Today, he was skin and bones. He was so weak he wobbled on occasion. When I brought him in, the vet gave me time to say goodbye, and then told me the procedure for the euthanasia.

“I’ll have to give him a shot in the belly. He’s lost so much weight we won’t be able to find a vein. I assure you, he’ll barely feel a thing. The medicine will be absorbed quickly, and will begin taking affect within a few minutes. Some cats go within two or three minutes. Some cats take a little longer, like ten to twelve minutes.”

I knelt down beside Winston, and pet him. He purred. The needle went in, and he turned his head to see what was happening, and then he turned back to me. The needle was still in him when his head dropped. I don’t even think the vet had fully depressed the plunger. He was gone in about fifteen seconds. The vet said she’d never seen a cat go so quickly. He was obviously ready.

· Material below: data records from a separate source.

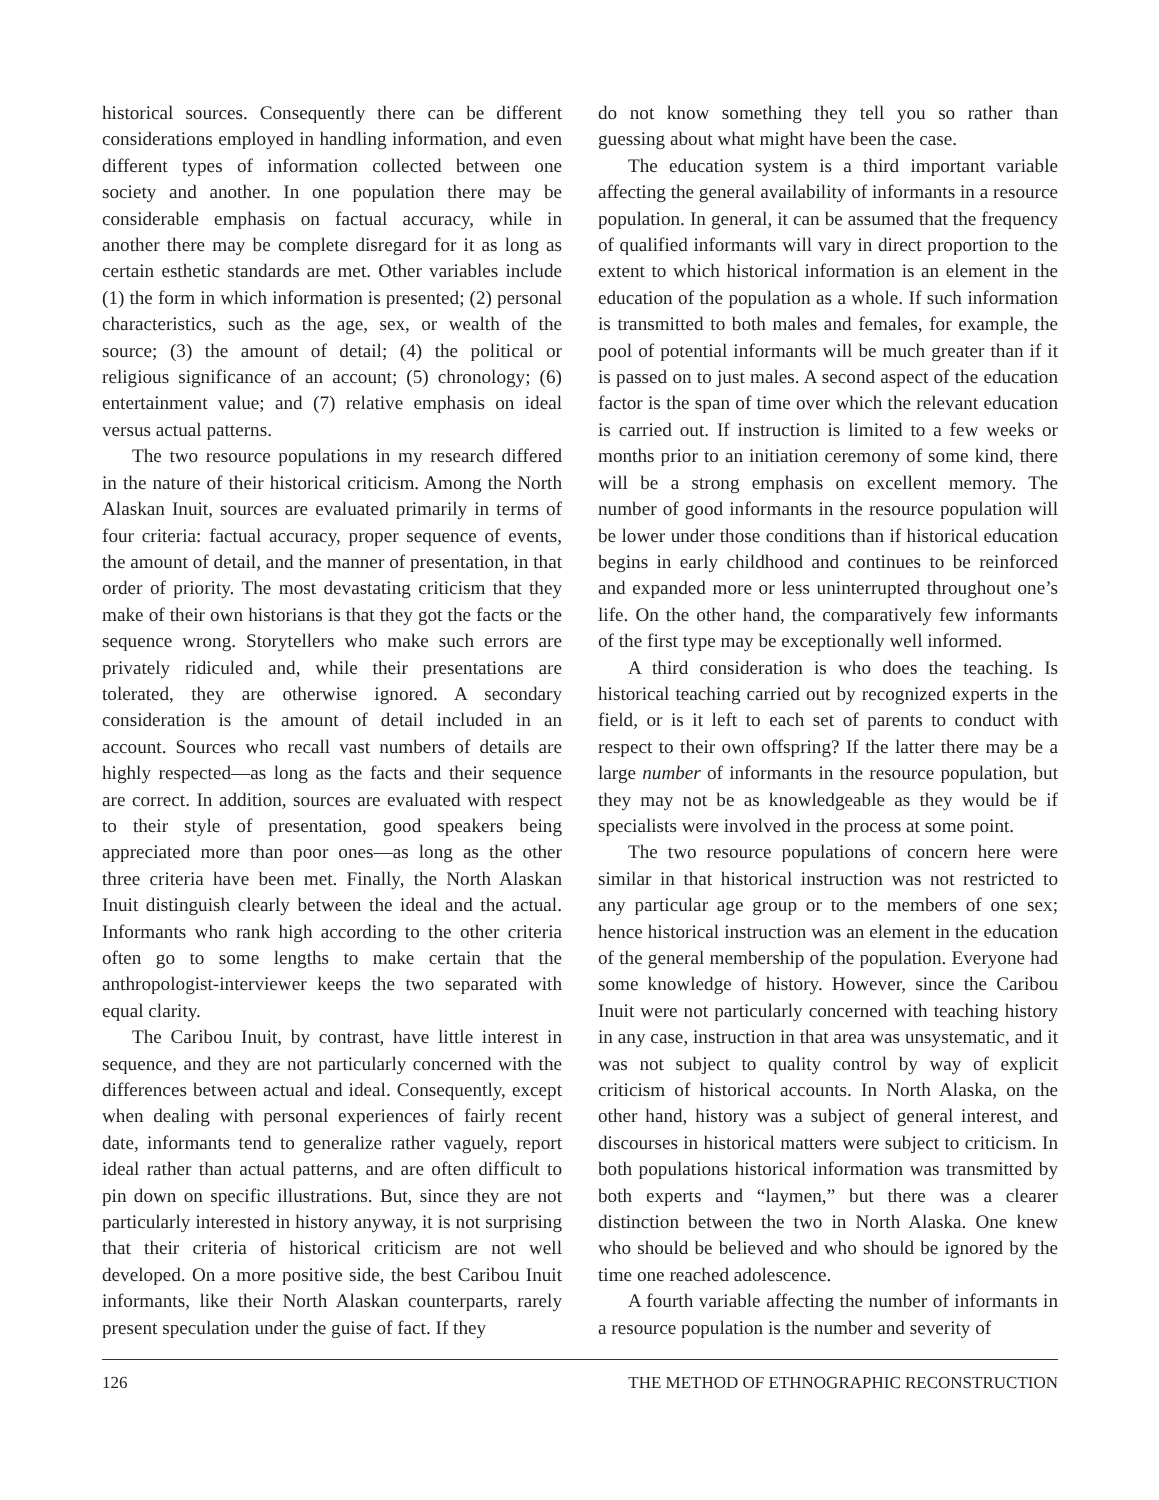historical sources. Consequently there can be different considerations employed in handling information, and even different types of information collected between one society and another. In one population there may be considerable emphasis on factual accuracy, while in another there may be complete disregard for it as long as certain esthetic standards are met. Other variables include (1) the form in which information is presented; (2) personal characteristics, such as the age, sex, or wealth of the source; (3) the amount of detail; (4) the political or religious significance of an account; (5) chronology; (6) entertainment value; and (7) relative emphasis on ideal versus actual patterns.
The two resource populations in my research differed in the nature of their historical criticism. Among the North Alaskan Inuit, sources are evaluated primarily in terms of four criteria: factual accuracy, proper sequence of events, the amount of detail, and the manner of presentation, in that order of priority. The most devastating criticism that they make of their own historians is that they got the facts or the sequence wrong. Storytellers who make such errors are privately ridiculed and, while their presentations are tolerated, they are otherwise ignored. A secondary consideration is the amount of detail included in an account. Sources who recall vast numbers of details are highly respected—as long as the facts and their sequence are correct. In addition, sources are evaluated with respect to their style of presentation, good speakers being appreciated more than poor ones—as long as the other three criteria have been met. Finally, the North Alaskan Inuit distinguish clearly between the ideal and the actual. Informants who rank high according to the other criteria often go to some lengths to make certain that the anthropologist-interviewer keeps the two separated with equal clarity.
The Caribou Inuit, by contrast, have little interest in sequence, and they are not particularly concerned with the differences between actual and ideal. Consequently, except when dealing with personal experiences of fairly recent date, informants tend to generalize rather vaguely, report ideal rather than actual patterns, and are often difficult to pin down on specific illustrations. But, since they are not particularly interested in history anyway, it is not surprising that their criteria of historical criticism are not well developed. On a more positive side, the best Caribou Inuit informants, like their North Alaskan counterparts, rarely present speculation under the guise of fact. If they
do not know something they tell you so rather than guessing about what might have been the case.
The education system is a third important variable affecting the general availability of informants in a resource population. In general, it can be assumed that the frequency of qualified informants will vary in direct proportion to the extent to which historical information is an element in the education of the population as a whole. If such information is transmitted to both males and females, for example, the pool of potential informants will be much greater than if it is passed on to just males. A second aspect of the education factor is the span of time over which the relevant education is carried out. If instruction is limited to a few weeks or months prior to an initiation ceremony of some kind, there will be a strong emphasis on excellent memory. The number of good informants in the resource population will be lower under those conditions than if historical education begins in early childhood and continues to be reinforced and expanded more or less uninterrupted throughout one’s life. On the other hand, the comparatively few informants of the first type may be exceptionally well informed.
A third consideration is who does the teaching. Is historical teaching carried out by recognized experts in the field, or is it left to each set of parents to conduct with respect to their own offspring? If the latter there may be a large number of informants in the resource population, but they may not be as knowledgeable as they would be if specialists were involved in the process at some point.
The two resource populations of concern here were similar in that historical instruction was not restricted to any particular age group or to the members of one sex; hence historical instruction was an element in the education of the general membership of the population. Everyone had some knowledge of history. However, since the Caribou Inuit were not particularly concerned with teaching history in any case, instruction in that area was unsystematic, and it was not subject to quality control by way of explicit criticism of historical accounts. In North Alaska, on the other hand, history was a subject of general interest, and discourses in historical matters were subject to criticism. In both populations historical information was transmitted by both experts and “laymen,” but there was a clearer distinction between the two in North Alaska. One knew who should be believed and who should be ignored by the time one reached adolescence.
A fourth variable affecting the number of informants in a resource population is the number and severity of
126 THE METHOD OF ETHNOGRAPHIC RECONSTRUCTION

Over the years I gave Winston a lot of shit. I made him the antagonist in some stories. I would tell people what a dick he was, and how he wasn’t lovey, or how he’d steal my food. The truth is: Winston was a good cat. He wasn’t a GREAT cat…but he wasn’t a bad cat either. He never scratched our furniture. He didn’t spray anywhere in the house. He only attacked Summit (no other dogs), and never used his claws to do so. No, he wasn’t lovey. He didn’t want to curl-up in your lap and be pet. He didn’t want hugs or kisses. He begged for food, and would steal food if you weren’t looking…but that’s the worst of it. He was our pain-in-the-ass cat. He is missed.